田代:実は、牛乳に含まれている乳糖まで調整をして、甘さを全て断ち切っているんです。でも、飲んだときにはしっかりミルク感もあるかと思います。
 
大西:うん、甘くないのに、ミルク感はありますね。
 
田代:実際にお客さま調査でも、最初のひとくち目はビックリされることが多かったのですが、1本通して飲むと不思議さにも慣れてきて、スッキリとした味わいを評価していただけることが多かったです。

キリンビバレッジの田代美帆
大西さんから味の感想を聞いて、ガッツポーズする田代さん

大西:味に嘘がないです。これまで私たちは、無糖飲料の転換期にいたと思うんですよ。たとえば、ボトルに「甘さがない」や「微糖」と書かれていても甘いことがあり、その甘さの程度は飲んでみるまでわからなかった。

だからこそ、『午後の紅茶 おいしい無糖 ミルクティー』は「本当に無糖飲料を求めている人が、やっと安心して買えるものができた」という味ですね。

定番人気のミルクティーに、新たな選択肢を

午後の紅茶おいしい無糖ミルクティー対談

田代:お客さまに「紅茶といえばミルクティー」と発想される方が多いなかで、『午後の紅茶 』に無糖のミルクティーがないのは、キリンとしても課題に感じていました。
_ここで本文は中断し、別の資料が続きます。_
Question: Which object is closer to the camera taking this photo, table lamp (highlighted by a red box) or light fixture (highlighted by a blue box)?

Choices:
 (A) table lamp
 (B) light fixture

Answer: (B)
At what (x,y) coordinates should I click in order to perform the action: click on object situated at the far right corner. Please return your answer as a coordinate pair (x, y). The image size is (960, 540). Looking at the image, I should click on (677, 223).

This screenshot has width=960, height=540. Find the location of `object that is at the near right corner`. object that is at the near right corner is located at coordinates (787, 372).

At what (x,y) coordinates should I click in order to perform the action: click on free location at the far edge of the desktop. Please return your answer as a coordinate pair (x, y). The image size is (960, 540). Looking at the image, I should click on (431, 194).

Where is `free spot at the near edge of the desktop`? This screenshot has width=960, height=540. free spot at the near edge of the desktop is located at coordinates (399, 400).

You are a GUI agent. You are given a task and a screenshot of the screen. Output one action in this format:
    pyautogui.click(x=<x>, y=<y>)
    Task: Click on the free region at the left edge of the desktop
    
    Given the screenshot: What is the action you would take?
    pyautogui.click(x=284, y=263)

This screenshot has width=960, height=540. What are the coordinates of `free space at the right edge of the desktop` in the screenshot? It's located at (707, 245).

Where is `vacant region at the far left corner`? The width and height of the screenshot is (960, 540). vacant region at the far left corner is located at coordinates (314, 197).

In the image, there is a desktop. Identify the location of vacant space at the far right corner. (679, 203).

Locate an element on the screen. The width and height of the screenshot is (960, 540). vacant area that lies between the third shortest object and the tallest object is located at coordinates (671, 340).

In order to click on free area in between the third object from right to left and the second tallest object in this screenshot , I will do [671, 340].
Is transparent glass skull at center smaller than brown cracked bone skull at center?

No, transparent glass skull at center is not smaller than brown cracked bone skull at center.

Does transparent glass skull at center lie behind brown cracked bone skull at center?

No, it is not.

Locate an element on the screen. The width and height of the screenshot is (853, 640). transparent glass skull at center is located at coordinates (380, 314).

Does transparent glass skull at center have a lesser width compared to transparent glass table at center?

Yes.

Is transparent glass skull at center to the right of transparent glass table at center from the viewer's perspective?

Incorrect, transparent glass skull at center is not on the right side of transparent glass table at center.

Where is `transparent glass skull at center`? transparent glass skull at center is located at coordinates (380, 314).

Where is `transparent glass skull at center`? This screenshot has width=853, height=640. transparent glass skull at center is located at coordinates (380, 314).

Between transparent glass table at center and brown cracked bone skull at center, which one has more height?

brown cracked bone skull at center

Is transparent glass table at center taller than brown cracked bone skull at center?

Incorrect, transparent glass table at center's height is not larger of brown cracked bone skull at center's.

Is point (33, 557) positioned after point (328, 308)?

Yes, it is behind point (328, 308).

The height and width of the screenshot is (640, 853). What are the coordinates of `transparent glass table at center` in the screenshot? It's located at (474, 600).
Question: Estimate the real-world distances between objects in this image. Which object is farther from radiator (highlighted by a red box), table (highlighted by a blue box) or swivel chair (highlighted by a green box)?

なので、開発から発売までに8年間かかりましたが、やっと既存商品のストレートやレモンとも違う、新たな選択肢を提供できるなと。
 
大西:やっぱり「ミルクティーを制したものが紅茶を制する」と言わざるを得ないところがあるんですよね。もともと、紅茶が親しまれているイギリスでも「紅茶といえばミルクティー」ですし、甘みもあって飲みやすく、紅茶を体験する入り口としても向いています。
 
なぜなら、ミルクティーって「半分は知っている味」だからなんです。紅茶の味は知らなくても、牛乳なら知っている。紅茶にミルクが混じった時にも半分の味は知っているから飲みやすいというわけです。私の子どもも、紅茶はストレートではなくミルクティーから飲み始めていますね。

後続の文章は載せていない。